Two years after taking control of the club, King’s ambitions for it remain high. But he will continue to try and achieve them from afar. He shrugs off criticism of his hands-off approach, insisting it makes no difference to his level of commitment towards a task which, so far, he admits has brought him little but hassle.
With so much of Rangers’ recovery from financial meltdown in 2012 still tangled up in court proceedings, King is quick to point out that he didn’t get involved for the fun of it all.
“Have I had any fun or enjoyment from being involved in Rangers these past two years?” he reflected. “Not much. If you added it all together it would only come to about ten hours of enjoyment, and that was probably all after the Scottish Cup semi-final win last season. The whole ten hours were all squashed together.
“So, is it fun? Of course it’s not fun. There is nothing fun about what I’m doing. There’s litigation, being sued by Sports Direct and having people trying to put me in jail. What is fun about that? But I didn’t do it for fun, I did it because I felt at that time there was no-one else willing to step into the breach. But I now spend a huge amount on things like litigation, and there is no fun in litigating with Mike Ashley (pictured right).
“There’s nothing fun about that at all, nothing enjoyable or satisfying about it. But I have to do it.
“I travel to Scotland more often than I’d like to. People say I’m absent but I’m here far more often than I’d like to be. Sometimes I fly into London for one day to meet on litigation and fly home the same evening. It’s actually taking up more of my time than I’d like, and it’s not fun. But I signed up to do it.
“I’m not going to leave South Africa, that’s for sure. Listen, I don’t think it’s an issue. Personally I think it’s an advantage.
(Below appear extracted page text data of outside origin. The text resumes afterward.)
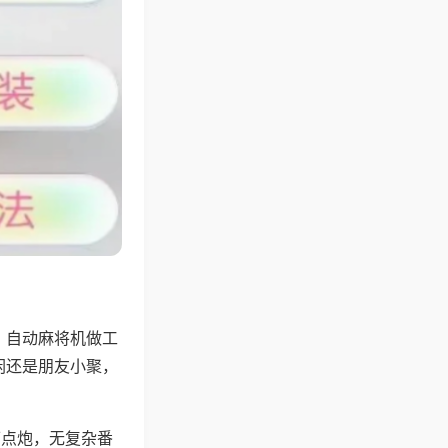
，自动麻将机做工
闲还是朋友小聚，
可点炮，无复杂番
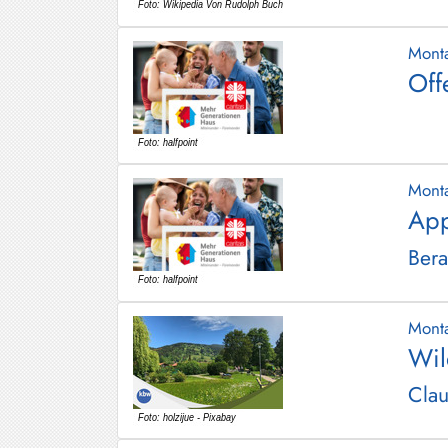
Mont
Off
Mont
App
Bera
Mont
Wil
Clau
The only disadvantage of me not being available on a regular basis would be in the corporate hospitality side of things.
“Ideally you would have the chairman at games, meeting everyone and talking to them. That would be a perfect world. But then you have got to dial back and ask ‘what is right for the club?’
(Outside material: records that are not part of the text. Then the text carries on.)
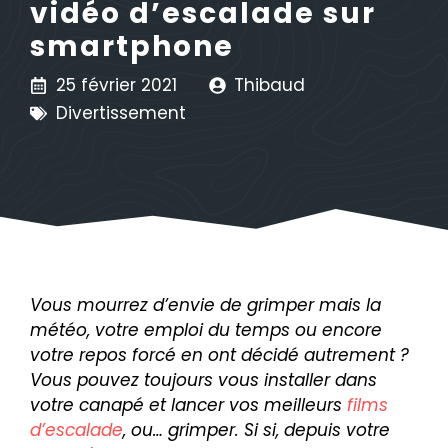
vidéo d’escalade sur
smartphone
25 février 2021
Thibaud
Divertissement
Vous mourrez d’envie de grimper mais la
météo, votre emploi du temps ou encore
votre repos forcé en ont décidé autrement ?
Vous pouvez toujours vous installer dans
votre canapé et lancer vos meilleurs
films
d’escalade
, ou… grimper. Si si, depuis votre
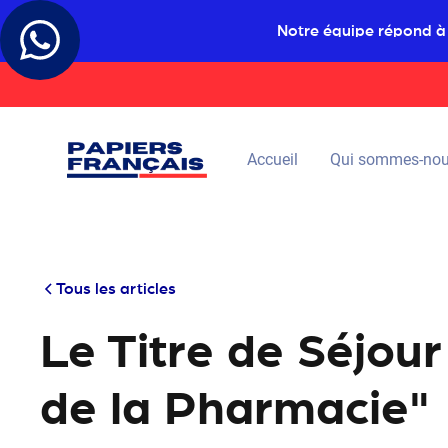
Notre équipe répond à
Accueil
Qui sommes-nou
Tous les articles
Le Titre de Séjour
de la Pharmacie"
“Let’s imagine I step down, feeling there was an issue. Where would the club be in a year’s time? Part of regime change was whether there were local people who were able to do this – and you’ll remember from interviews I did initially when I said I did not want to get involved at Rangers, I did not want to invest in Rangers. And my position remains the same. If anyone wanted to come in and do the job better then they can come in.
“But I’m left in a situation that, as a South African, and despite other attempts from different rescue operations, I became the one who had to come in and do it.
“Did I want to do it? No, I didn’t want to do it. I absolutely didn’t want to do it. But is the club better with a local chairman? I don’t know because where would he come from? It’s not a question of not wanting to do it now, but I live in South Africa. You can’t fly into Glasgow on a Saturday morning to watch a game. I have Rangers TV, I mean I watch every game. I don’t actually have to be at Ibrox.
“Let’s put it this way, if it was a condition of me being involved in Rangers that I had to relocate to Scotland, firstly I’d be single because my wife would divorce me as she certainly wouldn’t come here. The fact is if there was someone else who could have done it then they would have done it. But I had to do it and I’m not willing to become single!”
King also defended the level of investment in the club since forcing regime change in 2015 and says that a sum higher than the oft-quoted figure of £30 million which he intended to spend will be required to close the gap on champions Celtic.
“We have spent far more than half of the £30 million already,” he added. “£30 million is not enough. It is going to be more than £30 million. But what the figure is at the end of the day will depend on how well we do.
“We are behind where I thought we would be on the field this season. I would have expected us to be equidistant between Aberdeen and Celtic. If we were 12 points behind Celtic and 12 points ahead of Aberdeen I would have thought that was a fair position, given that the strategy was to win the Championship last year and try to add seven players to improve the squad and then add five, six or seven next year to try to improve it for Europe.
“That’s clearly not worked for us on the park this year. The sooner we start competing in Europe and start competing successfully with Celtic, the more chance normalised revenues would allow us to continue on that basis.
“If we fail in Europe, we are going to have to put more money in to get us to that position. But it is pretty much a season-by-season basis.”